Problem details
Rewrite the listing from the line containing "country: GT" down to the line containing "longitude: -90.8983", putting "town" in place of "city" and leaving everything else as it is.

Provided material

========================================

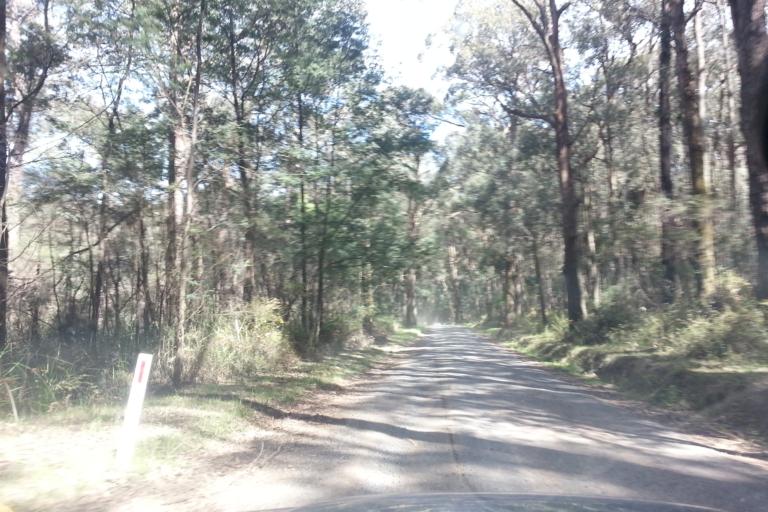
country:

========================================

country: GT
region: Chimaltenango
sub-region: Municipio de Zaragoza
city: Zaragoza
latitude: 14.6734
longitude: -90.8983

========================================

Response
country: GT
region: Chimaltenango
sub-region: Municipio de Zaragoza
town: Zaragoza
latitude: 14.6734
longitude: -90.8983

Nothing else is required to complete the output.